Date Posted: Wednesday, November 25, 2015
Posted by: Tanya Zanfa (Master Admin)

At Home: Outdoor cooking fires up passion

At Home: Outdoor cooking fires up passion

A close friend of mine who is a chef says nothing quite compares to food cooked over a wood fire.

I can only attest to a Southern upbringing, where I was blessed with many opportunities to enjoy campfire meals, made even more delectable when enjoyed in the open breeze under a canopy of trees after a long hike through nature.

Last week I discussed some benefits of expanding your living space to include your porch, yard and natural surroundings as much as possible. This week I’ll go into more detail about cooking in these living spaces.

Expensive, high-tech equipment is not required. In fact, it is discouraged.

Cooking outside over a fire, more primitively and without electricity the way our ancestors did, allows us to connect with nature in a way that is sure to uplift our spirits, says University of Tennessee at Knoxville professor Mark Fly.

Adding family, friends and particularly children to the mix can enrich your experience even more.

“Getting the grill out is great,” says Fly, “but if you can get your kids involved as well, it becomes a more shared experience that everyone really benefits from.”

Using antique equipment, such as his grandmother’s old cook stove, Fly hopes to give his environmental psychology students “an idea of how people used to live on farms with no electricity.”

The students use flint, steel and dryer lint to start their own fires, and Fly says those who haven’t started a campfire before “just love it.”

“They will put their cell phones down and not look at them for at least two hours,” says Fly. “The fire, like a lot of natural elements, really captures people’s unforced attention, and I think that is important.”

Josh Markham, a local dad and facilities director at First United Methodist Church of Murfreesboro, is also a big believer in outdoor living and campfire cooking.

As soon as the Markhams purchased a camper, they began taking frequent “mini-vacations” to parks throughout the mid-state — 14 in a year, to be exact.

“We spend so much time inside strapped down to our jobs and responsibilities,” says Markham. “When we go camping, we have no schedule, no agenda and no boundaries. It’s very relaxing and freeing.”

Markham says even though he could cook on a stove inside the camper, he prefers to use an outdoor fire.

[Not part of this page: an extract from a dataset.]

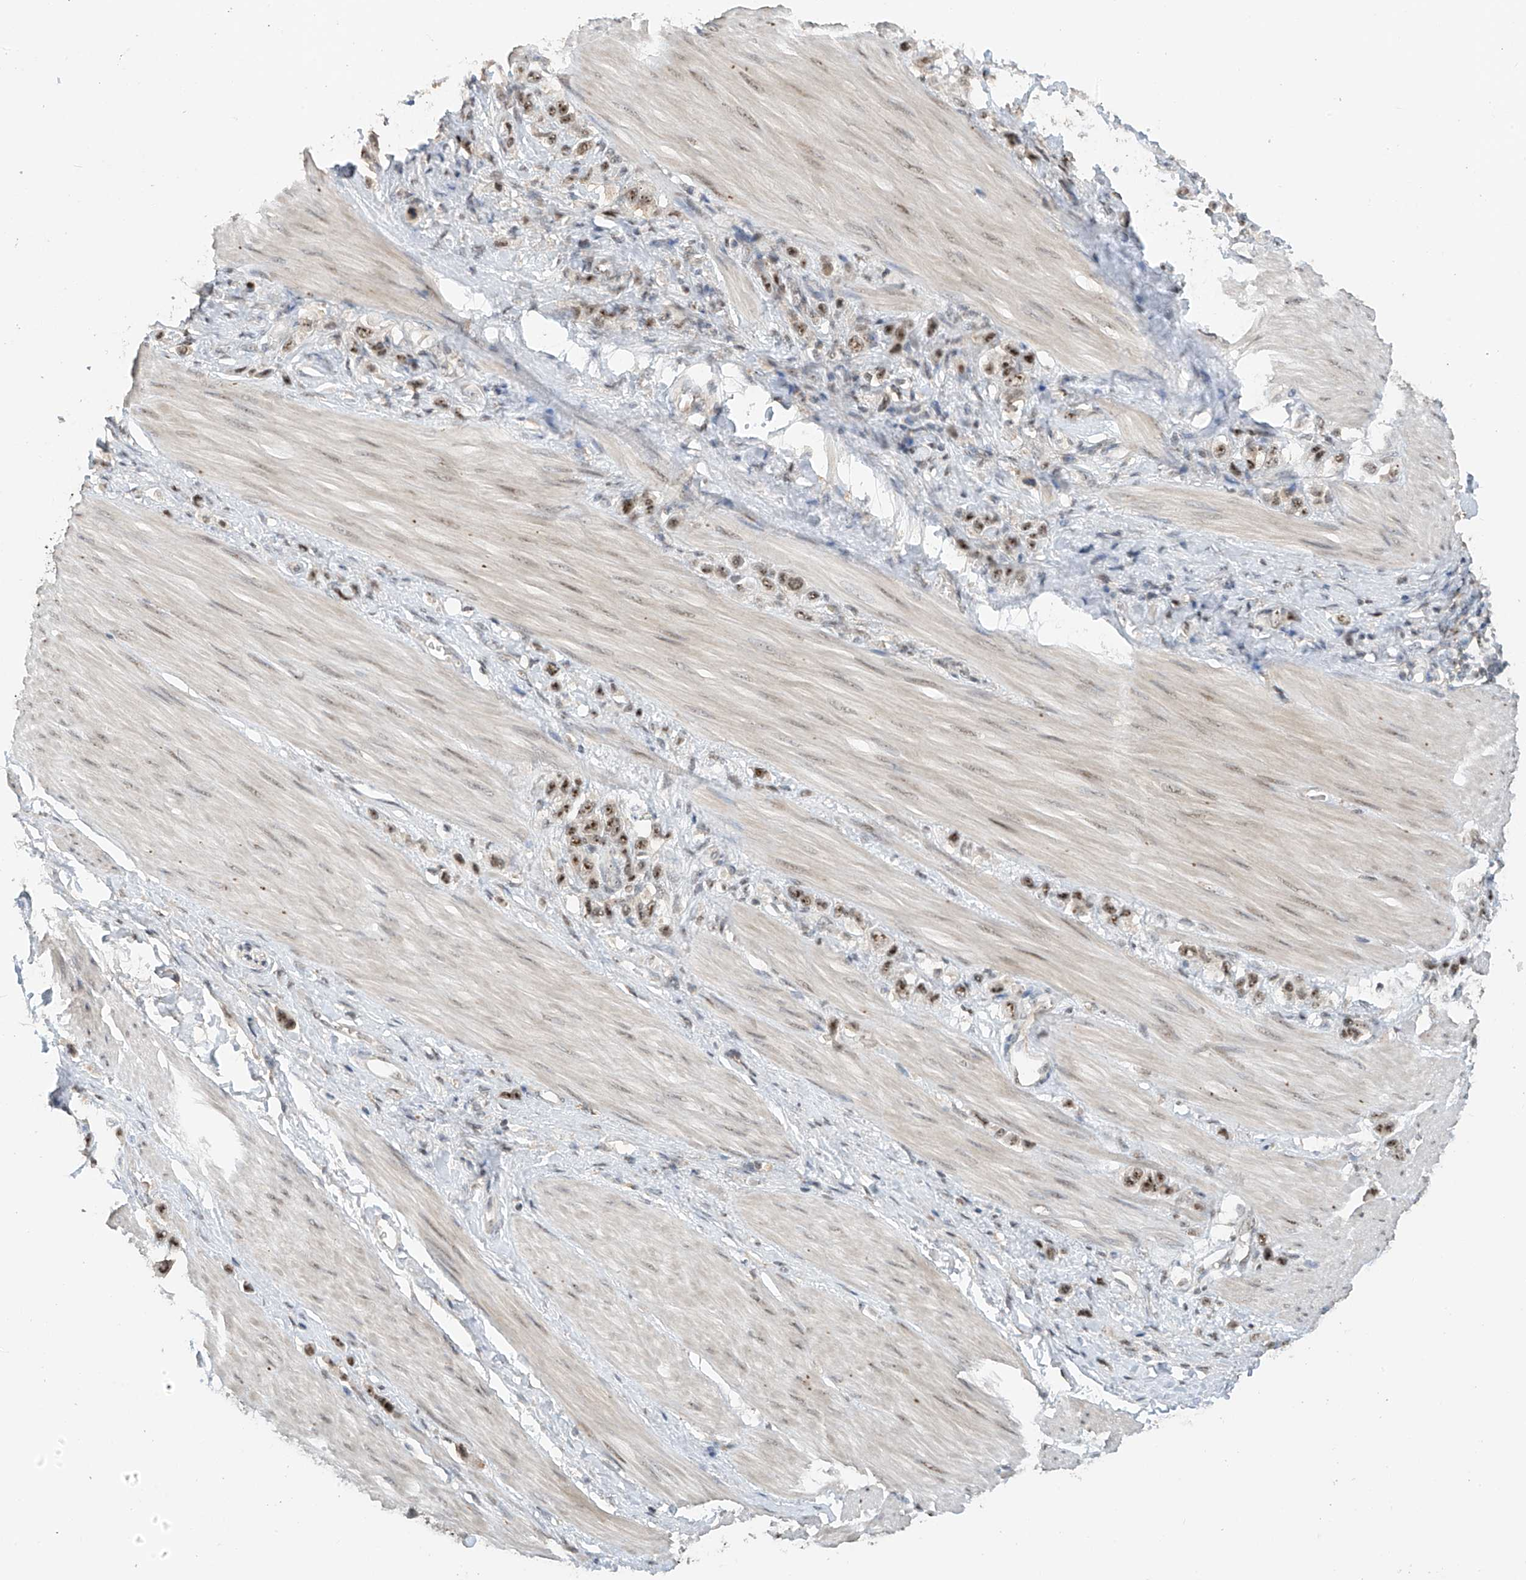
{"staining": {"intensity": "weak", "quantity": ">75%", "location": "nuclear"}, "tissue": "stomach cancer", "cell_type": "Tumor cells", "image_type": "cancer", "snomed": [{"axis": "morphology", "description": "Adenocarcinoma, NOS"}, {"axis": "topography", "description": "Stomach"}], "caption": "The immunohistochemical stain shows weak nuclear positivity in tumor cells of stomach cancer (adenocarcinoma) tissue.", "gene": "C1orf131", "patient": {"sex": "female", "age": 65}}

“There’s the crackle, the pop, the light, the warmth and a feeling of security,” says Markham. “It’s a lot different than being at home, and you really have to focus.”

Colder temperatures “magnify” a fire’s significance when the Markhams camp, but “the greatest thing about these trips,” he says, “is watching the kids play outside.”

During a recent trip to Henry Horton State Park, the family found a campsite near a ravine with giant boulders.

“It looked like a miniature Grand Canyon,” says Markham. “Our kids played the entire weekend. Imaginative, outdoor play, which is stuff they can’t do in their everyday lives.”

Like Fly, Markham uses a cast iron skillet that belonged to his grandmother, seasoned from decades of baking cornbread. He says being limited to one large pan, as many rural families in the past once had, forces him to change recipes, inspires creativity and introduces the family to new flavors.

“Instead of a meat and three, we’ll have a skillet meal,” says Markham, who lists breakfast foods and basic, unseasoned fajitas as his favorite meals. “You have to get somewhat creative with what you make.”

A point both Fly and Markham emphasize is that it doesn’t take a large budget to enjoy a meal outside. Firewood, a grill and a vessel to cook in are all you need.

“My perspective is a connection to the past and nature,” says Fly. “To me, you don’t get the same feeling cooking in a fancy outdoor kitchen as you do cooking on an open fire.”